#### [Exercice proposé 1]
Indiquez si chacune des affirmations (a), (b) et (c) concorde avec l'article sur la monnaie unique. Répondez par oui ou par non et citez à l'identique les mots de l'article qui tranchent. (a) La monnaie commune était l'idée de John Major et d'Edouard Balladur. (b) Ceux qui critiquaient la monnaie unique étaient recherchés par les médias. (c) Tout a basculé en l'espace d'un mois.
#### [Exercice proposé 2]
Recopiez fidèlement le passage de l'article sur la monnaie unique qui va de « La monnaie commune était » jusqu'à « tout a basculé. » inclus.

#### [Document source]
▬▬▬

10 mai 2010

La monnaie unique se meurt, vive la monnaie commune!

Sur le site www.marianne2.fr
Par David Desgouilles - Antidote

La monnaie commune était l'idée de John Major et Edouard Balladur. Puis on est passé à la monnaie unique et ceux qui la critiquaient furent interdits de médias. Depuis une semaine tout change. David Desgouilles refait le match de l'euro.

C’est vraiment une drôle d’histoire. Voire une histoire drôle. L’histoire d’une idée. L’histoire de la trajectoire d’une idée dans les médias. L’histoire des hommes qui la portent. Et surtout, de ceux qui décident si, oui ou merde, elle aura le droit de cité sur leurs antennes. C’est l’histoire d’une semaine, celle où tout a basculé.

▬▬▬

#### [Données]
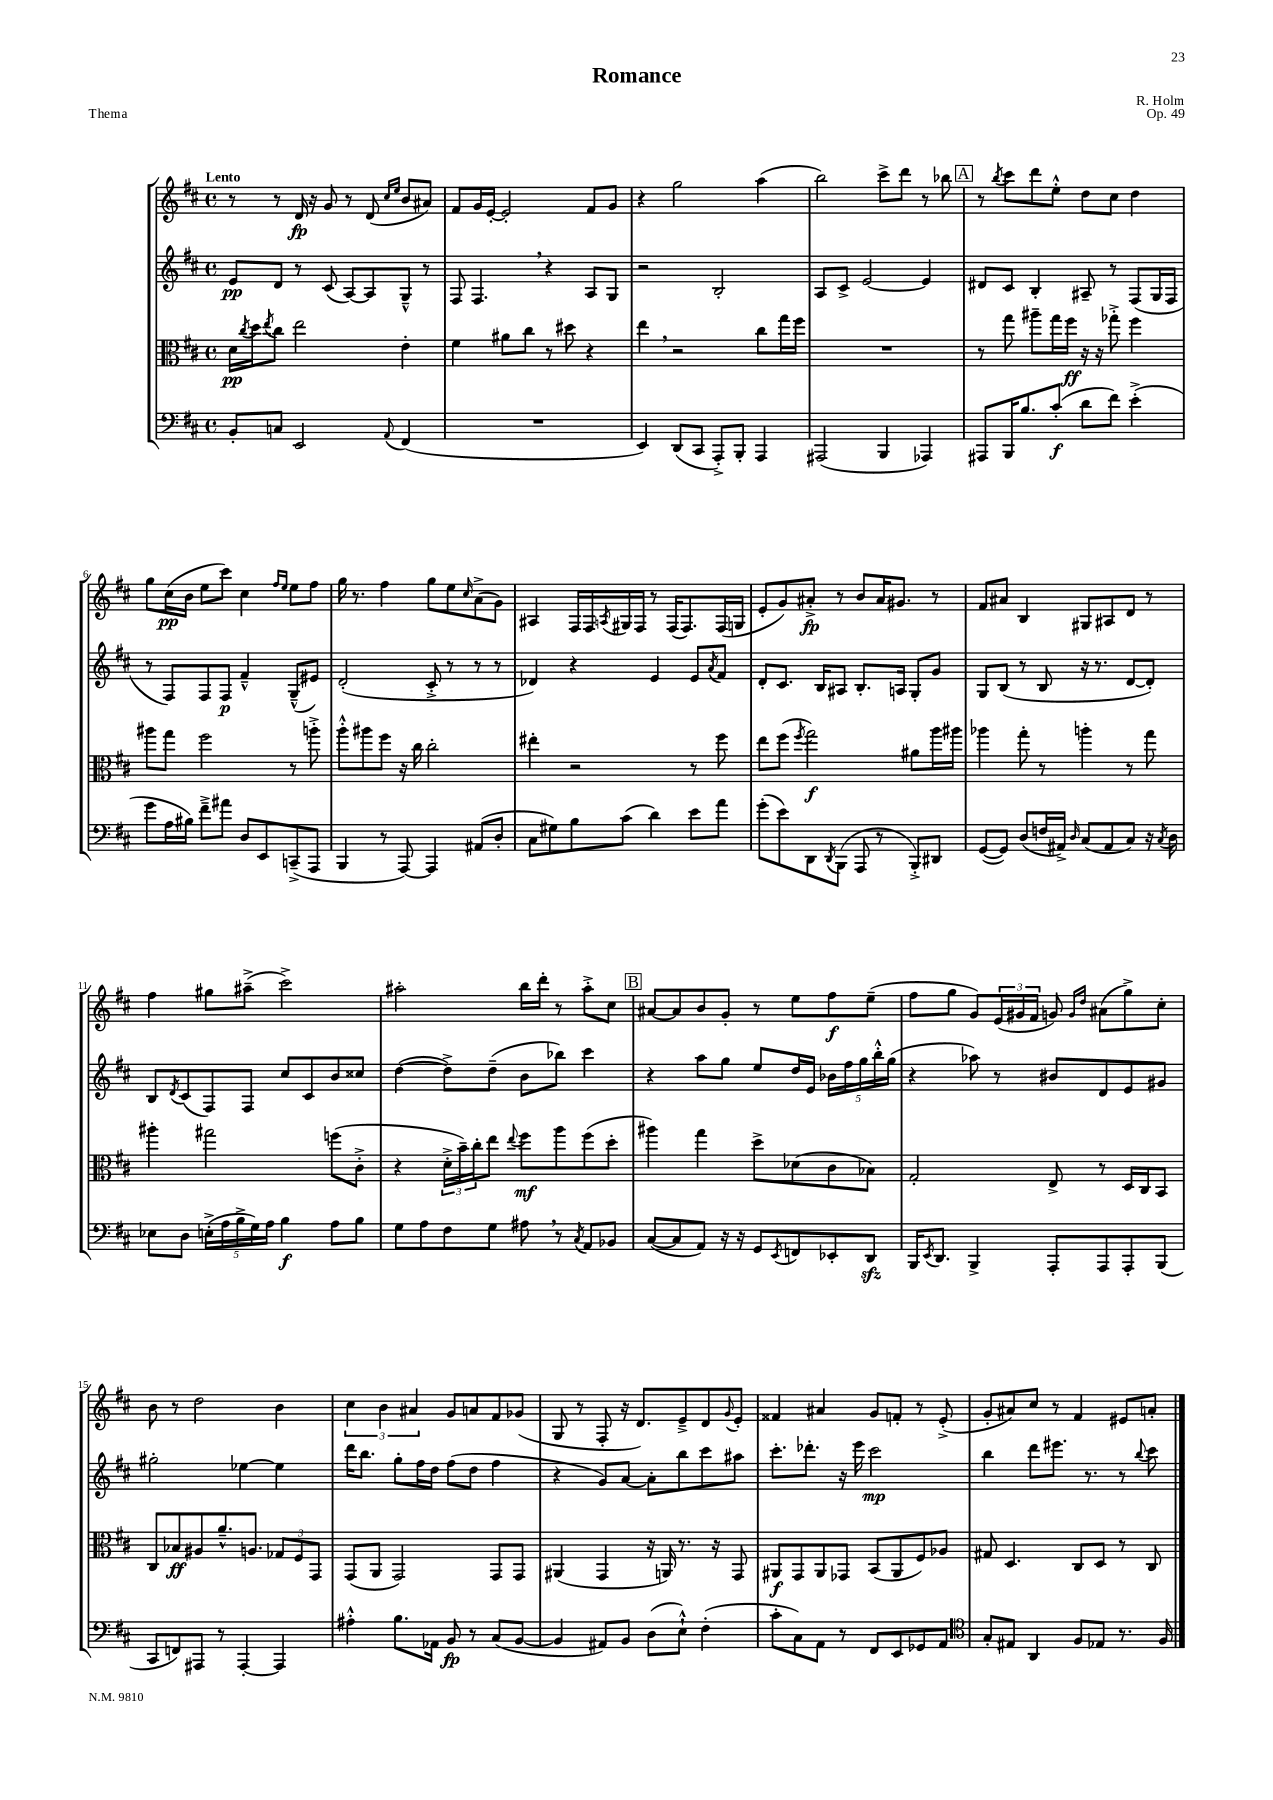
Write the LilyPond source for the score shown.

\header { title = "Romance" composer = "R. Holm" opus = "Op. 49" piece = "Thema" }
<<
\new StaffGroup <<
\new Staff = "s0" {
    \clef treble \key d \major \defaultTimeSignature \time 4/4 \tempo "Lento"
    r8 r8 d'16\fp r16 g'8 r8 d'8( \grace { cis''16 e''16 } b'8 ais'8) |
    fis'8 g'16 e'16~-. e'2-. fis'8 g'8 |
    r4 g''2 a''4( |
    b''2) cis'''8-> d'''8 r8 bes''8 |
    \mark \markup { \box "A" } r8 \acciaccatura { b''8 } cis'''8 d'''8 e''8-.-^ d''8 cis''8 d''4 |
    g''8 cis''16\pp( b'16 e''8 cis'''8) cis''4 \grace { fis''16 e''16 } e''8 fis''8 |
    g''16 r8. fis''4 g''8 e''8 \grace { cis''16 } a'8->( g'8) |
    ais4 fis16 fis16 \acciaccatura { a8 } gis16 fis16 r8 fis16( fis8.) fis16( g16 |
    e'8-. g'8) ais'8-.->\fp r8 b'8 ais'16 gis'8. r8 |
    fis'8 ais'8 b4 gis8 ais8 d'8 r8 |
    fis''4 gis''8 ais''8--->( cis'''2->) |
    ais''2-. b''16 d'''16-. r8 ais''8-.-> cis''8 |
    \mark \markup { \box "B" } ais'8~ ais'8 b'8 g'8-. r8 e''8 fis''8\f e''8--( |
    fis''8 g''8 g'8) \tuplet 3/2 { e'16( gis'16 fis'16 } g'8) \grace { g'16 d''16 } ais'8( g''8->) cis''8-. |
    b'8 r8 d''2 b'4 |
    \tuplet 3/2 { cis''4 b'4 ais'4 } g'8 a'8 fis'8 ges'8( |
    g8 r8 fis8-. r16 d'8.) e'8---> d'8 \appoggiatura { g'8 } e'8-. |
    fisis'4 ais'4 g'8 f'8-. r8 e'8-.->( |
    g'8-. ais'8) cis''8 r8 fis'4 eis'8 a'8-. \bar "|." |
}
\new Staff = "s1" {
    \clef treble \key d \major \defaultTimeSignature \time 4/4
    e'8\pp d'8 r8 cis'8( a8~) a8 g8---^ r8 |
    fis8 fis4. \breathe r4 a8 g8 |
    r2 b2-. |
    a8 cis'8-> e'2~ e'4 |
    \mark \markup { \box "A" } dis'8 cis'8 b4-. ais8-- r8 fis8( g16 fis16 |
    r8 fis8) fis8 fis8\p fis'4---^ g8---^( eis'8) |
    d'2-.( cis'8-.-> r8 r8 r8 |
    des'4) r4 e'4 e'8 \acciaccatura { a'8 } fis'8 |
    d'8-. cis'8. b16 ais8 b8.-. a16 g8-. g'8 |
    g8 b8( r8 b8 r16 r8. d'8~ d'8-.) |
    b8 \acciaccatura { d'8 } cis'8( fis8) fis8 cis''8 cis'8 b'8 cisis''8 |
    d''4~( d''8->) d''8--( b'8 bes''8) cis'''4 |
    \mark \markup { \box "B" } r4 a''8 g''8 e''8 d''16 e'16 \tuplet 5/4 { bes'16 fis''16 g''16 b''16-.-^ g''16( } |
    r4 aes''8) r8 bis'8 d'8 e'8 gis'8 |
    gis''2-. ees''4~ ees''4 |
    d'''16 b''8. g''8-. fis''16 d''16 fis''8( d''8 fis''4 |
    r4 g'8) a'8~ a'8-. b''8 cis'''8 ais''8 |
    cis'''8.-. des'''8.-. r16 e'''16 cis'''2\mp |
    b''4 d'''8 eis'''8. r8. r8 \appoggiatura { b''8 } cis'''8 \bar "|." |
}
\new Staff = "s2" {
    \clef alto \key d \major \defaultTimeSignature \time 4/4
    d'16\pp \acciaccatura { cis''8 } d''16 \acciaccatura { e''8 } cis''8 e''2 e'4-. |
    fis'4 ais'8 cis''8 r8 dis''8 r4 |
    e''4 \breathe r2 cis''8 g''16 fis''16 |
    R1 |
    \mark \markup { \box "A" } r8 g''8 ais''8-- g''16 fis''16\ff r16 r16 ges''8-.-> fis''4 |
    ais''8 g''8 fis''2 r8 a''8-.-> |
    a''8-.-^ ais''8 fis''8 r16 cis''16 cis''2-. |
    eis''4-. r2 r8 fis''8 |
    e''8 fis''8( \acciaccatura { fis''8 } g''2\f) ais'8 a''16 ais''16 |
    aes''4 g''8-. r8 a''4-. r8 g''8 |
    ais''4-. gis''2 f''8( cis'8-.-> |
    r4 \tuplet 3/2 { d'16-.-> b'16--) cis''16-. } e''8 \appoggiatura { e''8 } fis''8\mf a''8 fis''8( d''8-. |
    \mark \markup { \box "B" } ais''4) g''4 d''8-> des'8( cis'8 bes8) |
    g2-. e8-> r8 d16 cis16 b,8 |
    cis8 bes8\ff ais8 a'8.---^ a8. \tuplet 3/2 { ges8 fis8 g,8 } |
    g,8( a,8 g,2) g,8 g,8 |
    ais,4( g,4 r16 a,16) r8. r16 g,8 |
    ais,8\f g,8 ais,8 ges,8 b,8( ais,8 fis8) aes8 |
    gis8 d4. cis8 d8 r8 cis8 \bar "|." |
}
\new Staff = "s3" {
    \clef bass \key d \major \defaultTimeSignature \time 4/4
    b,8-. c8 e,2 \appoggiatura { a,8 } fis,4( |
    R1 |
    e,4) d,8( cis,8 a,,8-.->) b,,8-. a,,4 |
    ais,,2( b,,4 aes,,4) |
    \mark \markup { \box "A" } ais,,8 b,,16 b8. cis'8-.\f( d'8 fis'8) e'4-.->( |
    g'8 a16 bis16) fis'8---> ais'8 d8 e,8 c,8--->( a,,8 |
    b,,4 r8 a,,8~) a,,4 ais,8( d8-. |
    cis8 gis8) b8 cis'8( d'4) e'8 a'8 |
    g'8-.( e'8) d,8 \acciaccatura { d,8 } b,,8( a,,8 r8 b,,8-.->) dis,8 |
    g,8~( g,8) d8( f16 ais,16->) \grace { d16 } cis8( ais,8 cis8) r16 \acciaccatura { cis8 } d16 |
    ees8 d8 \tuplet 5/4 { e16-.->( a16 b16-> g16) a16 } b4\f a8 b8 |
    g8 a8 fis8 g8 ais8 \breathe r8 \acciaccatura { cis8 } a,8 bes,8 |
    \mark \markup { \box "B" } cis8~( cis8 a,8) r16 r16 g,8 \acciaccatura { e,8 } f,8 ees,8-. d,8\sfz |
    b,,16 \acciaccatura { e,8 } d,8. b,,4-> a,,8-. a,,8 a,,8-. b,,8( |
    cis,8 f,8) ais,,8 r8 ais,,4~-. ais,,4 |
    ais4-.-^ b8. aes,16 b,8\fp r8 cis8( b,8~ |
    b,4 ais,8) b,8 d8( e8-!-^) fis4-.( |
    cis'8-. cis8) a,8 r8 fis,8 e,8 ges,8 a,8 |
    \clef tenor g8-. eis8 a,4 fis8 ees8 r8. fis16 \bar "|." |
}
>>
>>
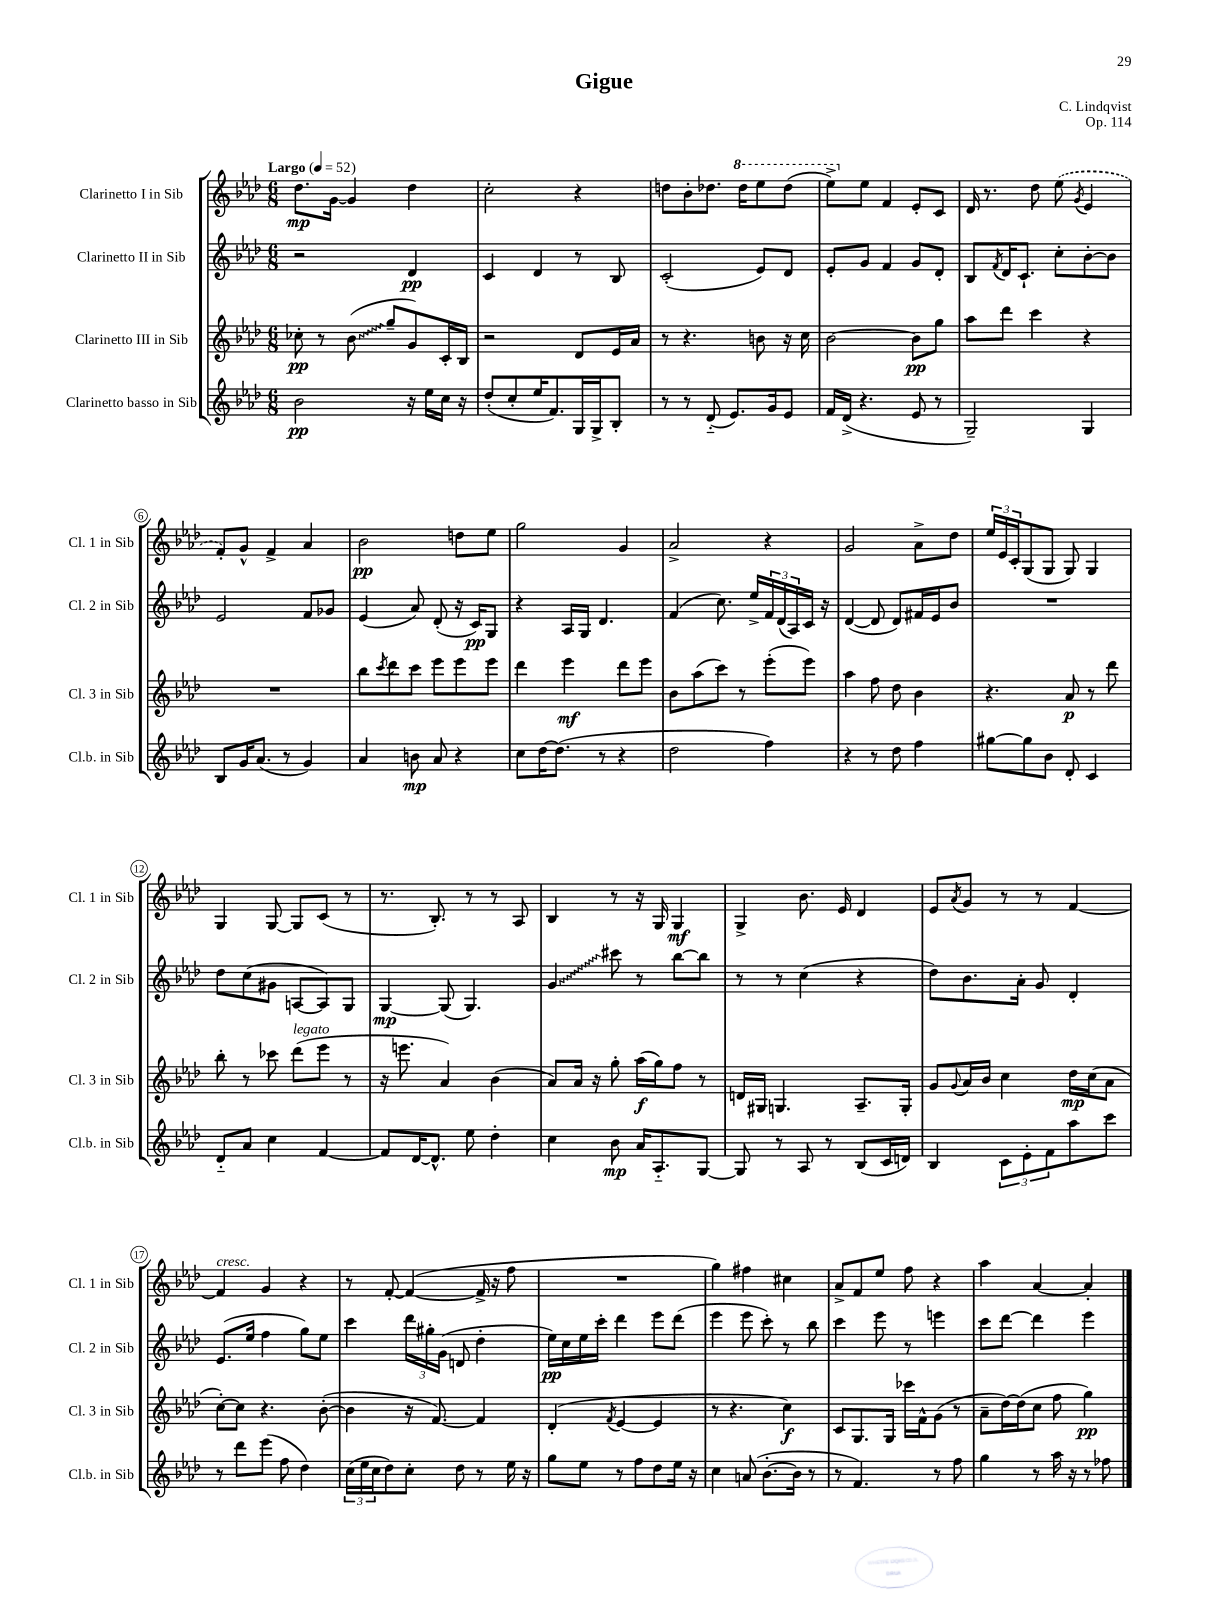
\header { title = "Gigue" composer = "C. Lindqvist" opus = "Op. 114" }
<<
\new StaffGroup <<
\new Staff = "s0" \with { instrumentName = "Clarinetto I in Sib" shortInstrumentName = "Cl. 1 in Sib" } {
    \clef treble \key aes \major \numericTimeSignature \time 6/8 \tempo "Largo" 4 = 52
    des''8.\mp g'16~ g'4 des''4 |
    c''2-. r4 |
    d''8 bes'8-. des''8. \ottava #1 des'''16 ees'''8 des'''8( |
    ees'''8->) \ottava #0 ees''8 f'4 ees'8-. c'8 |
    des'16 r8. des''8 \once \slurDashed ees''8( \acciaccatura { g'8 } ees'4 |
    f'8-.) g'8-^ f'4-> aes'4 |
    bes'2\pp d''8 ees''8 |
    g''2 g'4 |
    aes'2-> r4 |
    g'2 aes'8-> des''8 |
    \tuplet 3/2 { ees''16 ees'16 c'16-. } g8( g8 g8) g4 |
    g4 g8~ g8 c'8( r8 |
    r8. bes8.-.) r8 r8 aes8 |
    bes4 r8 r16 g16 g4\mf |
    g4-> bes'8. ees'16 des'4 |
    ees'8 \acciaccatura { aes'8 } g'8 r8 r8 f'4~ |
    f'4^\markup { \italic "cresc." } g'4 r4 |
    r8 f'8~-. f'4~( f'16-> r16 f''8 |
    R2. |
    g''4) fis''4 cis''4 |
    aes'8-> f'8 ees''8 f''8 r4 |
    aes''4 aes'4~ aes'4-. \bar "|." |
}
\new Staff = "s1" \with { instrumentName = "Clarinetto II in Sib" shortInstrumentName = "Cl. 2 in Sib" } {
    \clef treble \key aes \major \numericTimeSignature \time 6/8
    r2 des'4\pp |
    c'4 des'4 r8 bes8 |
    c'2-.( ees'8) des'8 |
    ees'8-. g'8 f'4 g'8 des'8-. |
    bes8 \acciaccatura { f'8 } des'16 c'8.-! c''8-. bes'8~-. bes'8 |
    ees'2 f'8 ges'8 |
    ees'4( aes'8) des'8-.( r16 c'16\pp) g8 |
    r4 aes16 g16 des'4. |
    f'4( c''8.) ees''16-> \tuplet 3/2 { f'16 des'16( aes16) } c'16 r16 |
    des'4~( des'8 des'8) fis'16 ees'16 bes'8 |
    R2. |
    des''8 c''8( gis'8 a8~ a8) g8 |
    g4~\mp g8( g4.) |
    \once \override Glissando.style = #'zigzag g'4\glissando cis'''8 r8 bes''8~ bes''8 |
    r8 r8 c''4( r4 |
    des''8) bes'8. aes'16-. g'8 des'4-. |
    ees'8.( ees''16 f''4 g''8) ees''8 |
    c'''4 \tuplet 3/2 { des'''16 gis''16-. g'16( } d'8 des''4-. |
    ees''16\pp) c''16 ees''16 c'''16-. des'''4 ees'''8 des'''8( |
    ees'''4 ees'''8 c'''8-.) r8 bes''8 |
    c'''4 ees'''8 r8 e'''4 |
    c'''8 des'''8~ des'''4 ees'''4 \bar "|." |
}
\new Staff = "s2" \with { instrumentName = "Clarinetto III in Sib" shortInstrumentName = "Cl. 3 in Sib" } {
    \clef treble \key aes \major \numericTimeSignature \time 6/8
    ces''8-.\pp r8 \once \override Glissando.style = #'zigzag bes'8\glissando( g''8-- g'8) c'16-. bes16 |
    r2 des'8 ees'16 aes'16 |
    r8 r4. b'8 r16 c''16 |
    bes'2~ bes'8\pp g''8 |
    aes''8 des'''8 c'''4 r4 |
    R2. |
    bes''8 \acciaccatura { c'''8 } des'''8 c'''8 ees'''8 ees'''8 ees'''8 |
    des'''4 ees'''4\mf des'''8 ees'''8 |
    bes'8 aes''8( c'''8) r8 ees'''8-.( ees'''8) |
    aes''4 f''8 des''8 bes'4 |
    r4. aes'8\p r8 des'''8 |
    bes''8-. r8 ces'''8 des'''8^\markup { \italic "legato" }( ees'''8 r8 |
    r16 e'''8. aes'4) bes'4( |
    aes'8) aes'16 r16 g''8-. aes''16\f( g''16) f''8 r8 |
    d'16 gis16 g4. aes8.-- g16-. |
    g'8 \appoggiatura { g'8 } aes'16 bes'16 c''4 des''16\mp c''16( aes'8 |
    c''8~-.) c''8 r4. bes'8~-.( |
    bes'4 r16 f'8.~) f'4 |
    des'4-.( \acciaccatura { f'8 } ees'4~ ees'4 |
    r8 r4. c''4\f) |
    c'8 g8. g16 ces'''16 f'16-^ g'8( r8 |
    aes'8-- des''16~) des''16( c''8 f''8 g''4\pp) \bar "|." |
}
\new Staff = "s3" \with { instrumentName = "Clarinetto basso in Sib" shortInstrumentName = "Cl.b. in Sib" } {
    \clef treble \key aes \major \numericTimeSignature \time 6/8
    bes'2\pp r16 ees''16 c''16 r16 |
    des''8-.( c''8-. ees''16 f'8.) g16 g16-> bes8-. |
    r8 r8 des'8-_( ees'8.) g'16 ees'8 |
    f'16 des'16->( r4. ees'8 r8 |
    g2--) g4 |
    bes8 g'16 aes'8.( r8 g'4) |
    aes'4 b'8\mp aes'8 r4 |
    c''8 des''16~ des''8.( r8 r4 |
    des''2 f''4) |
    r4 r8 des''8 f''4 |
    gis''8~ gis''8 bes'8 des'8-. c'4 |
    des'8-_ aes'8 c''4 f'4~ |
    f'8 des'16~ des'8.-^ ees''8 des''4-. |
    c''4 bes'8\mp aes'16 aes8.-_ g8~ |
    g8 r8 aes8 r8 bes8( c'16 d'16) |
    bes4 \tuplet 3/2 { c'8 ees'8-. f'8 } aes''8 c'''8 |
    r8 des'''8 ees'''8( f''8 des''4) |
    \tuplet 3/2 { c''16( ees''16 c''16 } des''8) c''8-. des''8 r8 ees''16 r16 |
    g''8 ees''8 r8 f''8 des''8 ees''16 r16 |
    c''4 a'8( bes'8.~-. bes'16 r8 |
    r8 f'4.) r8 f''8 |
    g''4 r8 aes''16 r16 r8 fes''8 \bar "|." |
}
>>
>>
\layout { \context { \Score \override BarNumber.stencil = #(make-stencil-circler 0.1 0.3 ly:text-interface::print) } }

▬▬▬

#### [Réponse complète 1]
(a) Oui : « La monnaie commune était l'idée de John Major et Edouard Balladur. »
(b) Non : « ceux qui la critiquaient furent interdits de médias »
(c) Non : « C’est l’histoire d’une semaine, celle où tout a basculé. »

#### [Réponse complète 2]
La monnaie commune était l'idée de John Major et Edouard Balladur. Puis on est passé à la monnaie unique et ceux qui la critiquaient furent interdits de médias. Depuis une semaine tout change. David Desgouilles refait le match de l'euro.

C’est vraiment une drôle d’histoire. Voire une histoire drôle. L’histoire d’une idée. L’histoire de la trajectoire d’une idée dans les médias. L’histoire des hommes qui la portent. Et surtout, de ceux qui décident si, oui ou merde, elle aura le droit de cité sur leurs antennes. C’est l’histoire d’une semaine, celle où tout a basculé.